They created hundreds of record sleeves for artists like Led Zeppelin, 10cc, Wings, ELO, Emerson Lake and Palmer, and above all, Pink Floyd.

Album covers became a "cultural symbol for the state of play for people's personality", Powell told RNZ.

"I think Noel Gallagher from Oasis summed it up best when he said, album covers are a poor man's art. And I think that's absolutely right.

"A lot of students, people who didn't have so much cash to buy big posters or interesting art or a Picasso, they viewed album covers as a work of art.

"And they did use to put them on their walls or you'd have a whole shelf with all your albums on and the album you were playing on the record player, you'd display the cover in front of the albums, as a sort of symbol of where you were at with music and where you were at socially."

And when Hipgnosis came on the scene, budgets were lavish, he said.

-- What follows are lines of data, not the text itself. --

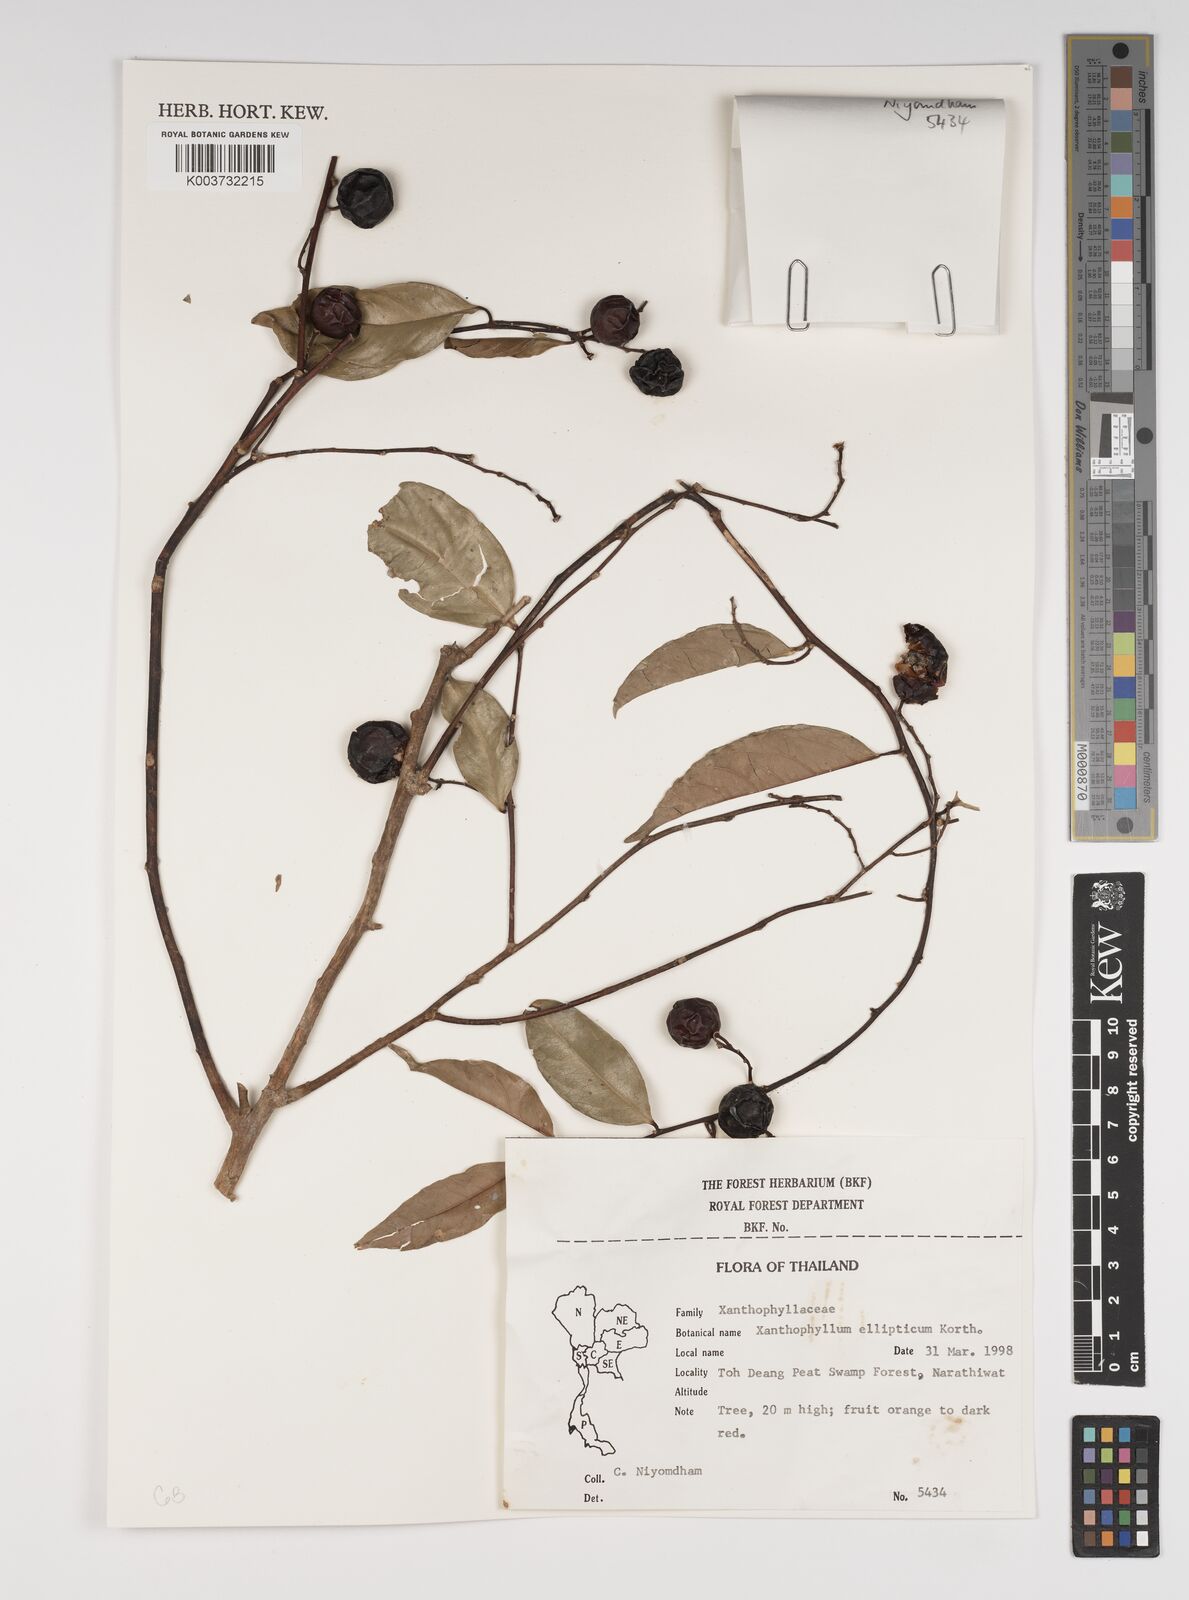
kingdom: Plantae
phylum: Tracheophyta
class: Magnoliopsida
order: Fabales
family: Polygalaceae
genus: Xanthophyllum
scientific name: Xanthophyllum ellipticum
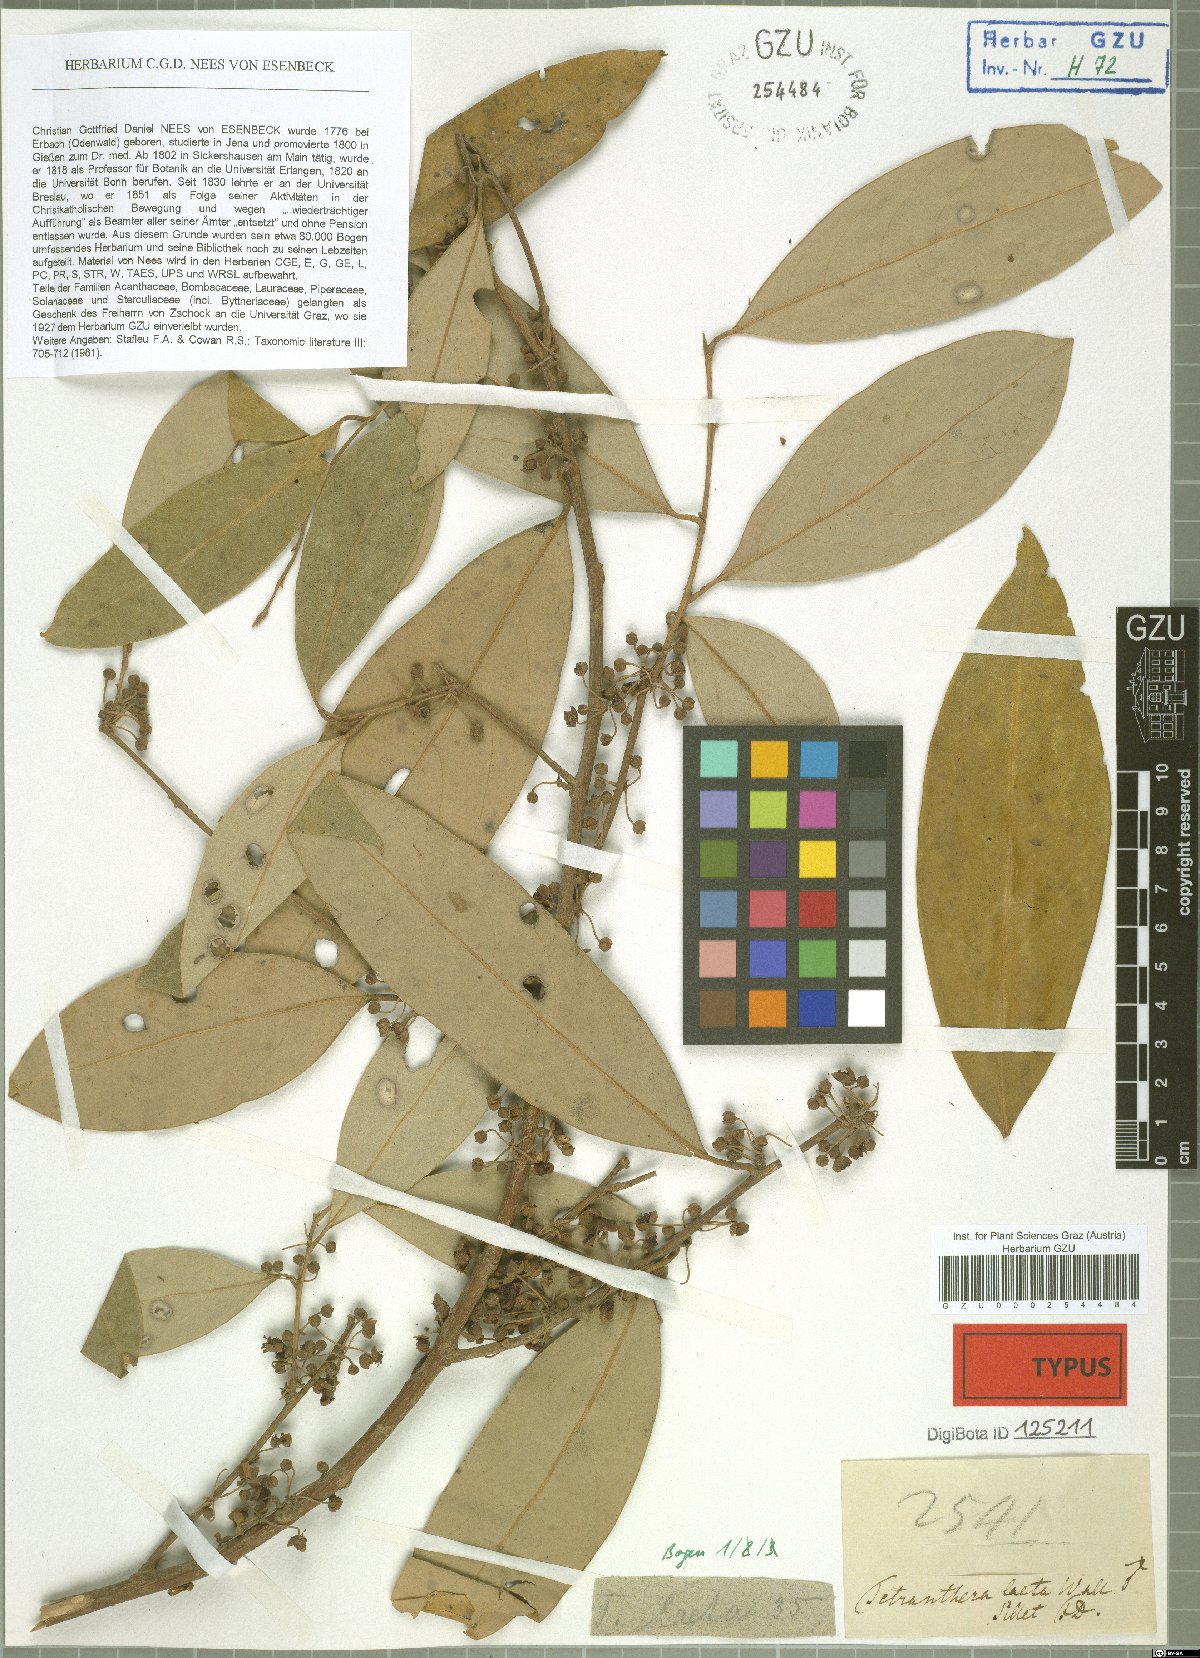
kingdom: Plantae
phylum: Tracheophyta
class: Magnoliopsida
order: Laurales
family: Lauraceae
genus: Litsea
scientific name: Litsea laeta
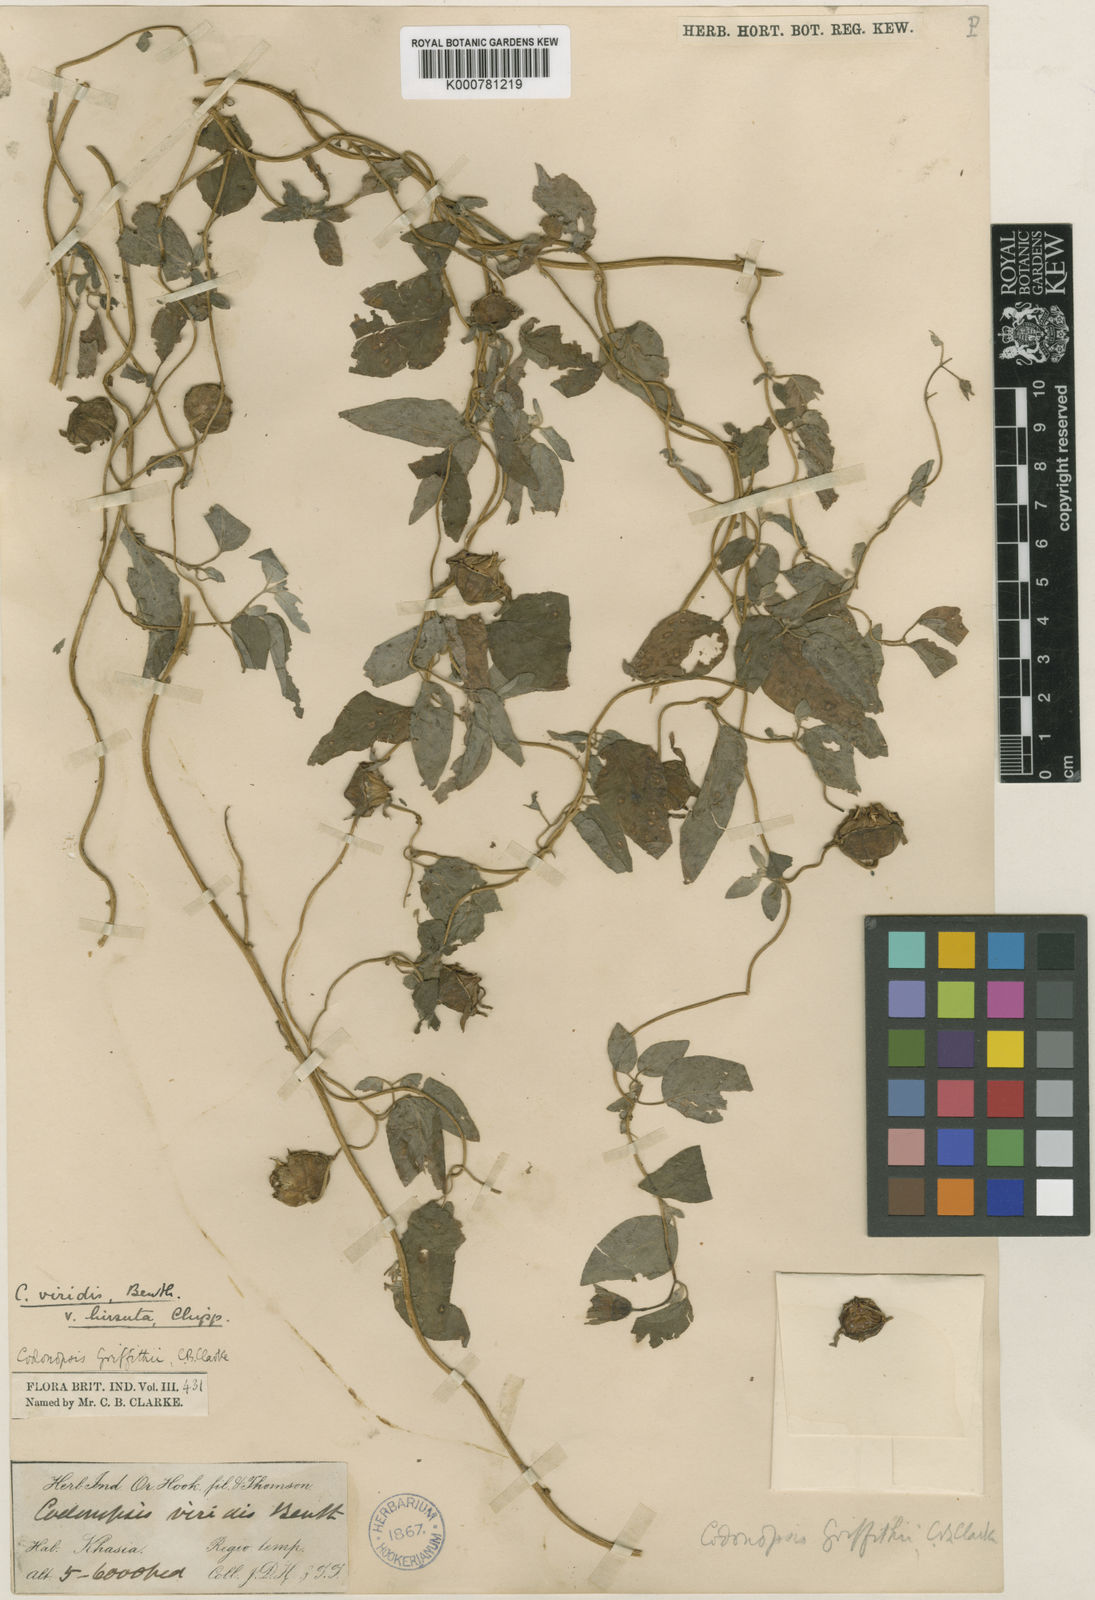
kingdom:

"In 1973, the same year as Dark Side of the Moon, I was doing Houses of the Holy for Led Zeppelin for their album cover, and at the same time there was a huge total eclipse, it lasted eight minutes in the middle of the Sahara Desert in Mauritania, and I said to Jimmy Page, how would you feel if I went down and photographed that, set something up around that, and he said great.

"So, the next day I found myself on a plane sitting in the middle of the Sahara, sweating it out in 44 degrees, and setting up a scene with the total eclipse.

"It was a magical adventure, but of course, you know, in the '60s and '70s you could create these kind of events and film them, and there was never any question of budget, it was just go do it.

"You've got to remember there was a period of time when albums sold in tens of millions, and so the business was awash with money, and that allowed me to indulge myself in interesting visual projects as much as I like."

Perhaps the most famous cover by Hipgnosis is Dark Side of the Moon, but at the time it was an aesthetic departure from the design studio's previous work, Powell said.

"We'd done Atom Heart Mother for Pink Floyd, which was just a picture of a cow. Richard Wright [Pink Floyd keyboardist] did not want that. He said to us, 'I don't really want one of your surrealist photographs anymore.

I'd prefer something like a chocolate box cover, something that's very plain and simple, like Black Magic.' which was a black cover with a white symbol on it."

Aubrey 'Po' Powell and Storm Thorgerson

Aubrey 'Po' Powell and Storm Thorgerson

Screenshot

He and Storm were initially downcast but eventually came upon an image that sparked the idea for Dark Side of the Moon, he said.

"I was looking through a book which was about the physics of light. Storm was leaning over my shoulder, and there was a picture… a prism that was being broken by a beam of light. And he said to me, 'I've got it, that would make a fantastic front cover against black'.

"So, I hastily sketched it up, just with crayons and stuff like that, that's how we did things in those days. I took it up to Abbey Road, and they all went, that's it, that's the one, that's what we want."

The stark cover fitted Pink Floyd's enigmatic public image, he said.

"It kind of summed up how they were, unique, they were enigmatic, they were obscure. They rarely did interviews, they didn't encourage any photography of them or backstage or anything like that.

"And I think what it was about the cover, they just thought, that feels like the us at this time."